This article is not about the Eagles, nor is it really about professional rugby. It is about the thousands of young boys and girls that have been exposed to our game and its values who will want to play at the highest level possible, and have a glimmer in the back of their mind of one day playing in a Red, White, and Blue Jersey.
The joint announcement made Monday by the Austin Huns & Allen Griffins raises several issues regarding the ‘growth’ of rugby in America. The Huns/Griffins model takes a ‘bottom up’ approach to their professionalism — building community, local sponsorship, youth programs, clubs, etc. together to literally form their own culture/destiny. Austin Huns president, Richard Osborn shares some of the vision in this video.
The current sanctioned league, PRO Rugby, has taken a strict top down approach, controlling everything from player contracts to uniform kit design, seeking to create an immediate impact and build a market by creating it’s own teams/clubs.
Neither model is ‘right’ or ‘wrong’. Both serve a specific purpose for their respective benefactors.
Elite domestic competition is imperative to the Eagles’ success
The few detractors on my article published on Saturday, May 14 regarding Professionalism and the Strategic plan claimed that an NGB has no place dictating anything about professional leagues.
USA Rugby, through its soon to be released strategic plan (“The Plan”), must create an opening for all the ‘professional movements’ that are happening around the country. The Huns/Griffins announcement is the first of many to come. Both approaches (PRO and H/G) can have their goals and vision realized if the vehicle for communication is provided with a framework provided by The Plan. Regardless, an elite competition (on our shores) must be created such that our top players get the week in/week out high level playing experience required for our national teams to compete at a high level. PRO is the first effort at making this happen.

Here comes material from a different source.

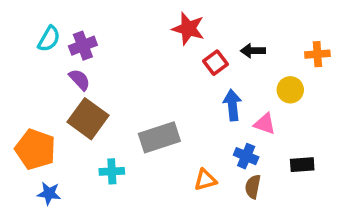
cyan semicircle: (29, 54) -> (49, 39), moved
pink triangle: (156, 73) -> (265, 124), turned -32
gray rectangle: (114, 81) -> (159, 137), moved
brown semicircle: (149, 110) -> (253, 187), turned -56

Don’t Compare Rugby to other USA Professional Sports
Some people have said ‘NGB’s don’t get involved in baseball and basketball’. That could not be further from the truth. During the Olympics you will see players coveting the ‘USA Basketball’ logo, just as our Eagles will don the ‘USA Rugby’ logo. In addition, and exponentially more important, we have something in rugby called ‘The Rugby World Cup’. It is the holy grail of our sport and American Rugby is judged by the rest of the world on our performance during this quadrennial event. Baseball, and to a lesser extent (in terms of the world giving a darn) basketball do not have such global events (you know, the “World Series”). MLB and NBA are also extremely mature entities. They are the pinnacle of their sports. They are where ALL the great players go to play. This is the ‘elite competition’ I am talking about. It’s going to happen here, we need to decide whether it will take five years or twenty five.
Regardless of all the ‘professional teams/leagues’ popping up, we must have one elite competition where the top players gravitate. Without this our national team performance is doomed to the mediocrity we have witnessed over the past 12 or more years. We have so much momentum as a rugby nation right now; the time is now for rational conversation to discuss the primary needs of all the separate factions. The conversation needs to have the elite competition strategy already laid out in The Plan to provide guidance for all participants.
The Responsibility of USA Rugby
USA Rugby is 100% responsible for the success and welfare of the elite National Teams, the Eagles. These Eagles will be the products of professional rugby soon. It is my opinion that without a successful (and marketable) national team, the growth of any ‘professionalism’ will be slowed. I believe the converse is true as well. USA Rugby must create an environment for professional rugby to flourish. This is nothing to leave to chance. The Eagles success depends on it. And the marketability/branding of rugby in the USA depends on it as well. The National Teams can add or subtract equity value to any league in the USA.
I love what the Huns & Griffins announced yesterday and it’s exciting that someone like Doug Schoninger has stepped up with his version of PRO Rugby, regardless of it’s ‘authoritarian’ initial entry. This is all great stuff. However, lets all stay aligned that rugby’s World Cup separates us from other American sporting analogies. I’d like to see USA Rugby through it’s strategic plan, create an opening for professionalism to grow, prosper and create excellence at all levels and for the women equally alike. Today’s announcement by the Huns/Griffin’s raises the bar for everyone, … however, we should be concerned about the dilution of our top talent, even at this early stage of professionalism in this country.
All the young people being introduced to the game now will want, and deserve, logical pathways to play rugby at the highest level possible. Whether that is on the international stage or at home in front of friends and family, the decisions we make now will have enormous effect.
As a player representing the USA (RWC 1987, 1991), I would have done anything to participate in such professional environments. As a rugby playing nation, we have an opportunity to get this right – first time. The leadership at USA Rugby must help create and guide these elite pathways (in whatever legal right it has to do so!). This is an opportunity for collaborative and transformative change in American Rugby, to wrap the efforts of all the great rugby people in America underneath a logical, vetted, and world class Strategic Plan.
I have been nominated for a seat on the USA Rugby Board of Directors. These are my thoughts and I would welcome an opportunity to participate in the leadership of USA Rugby.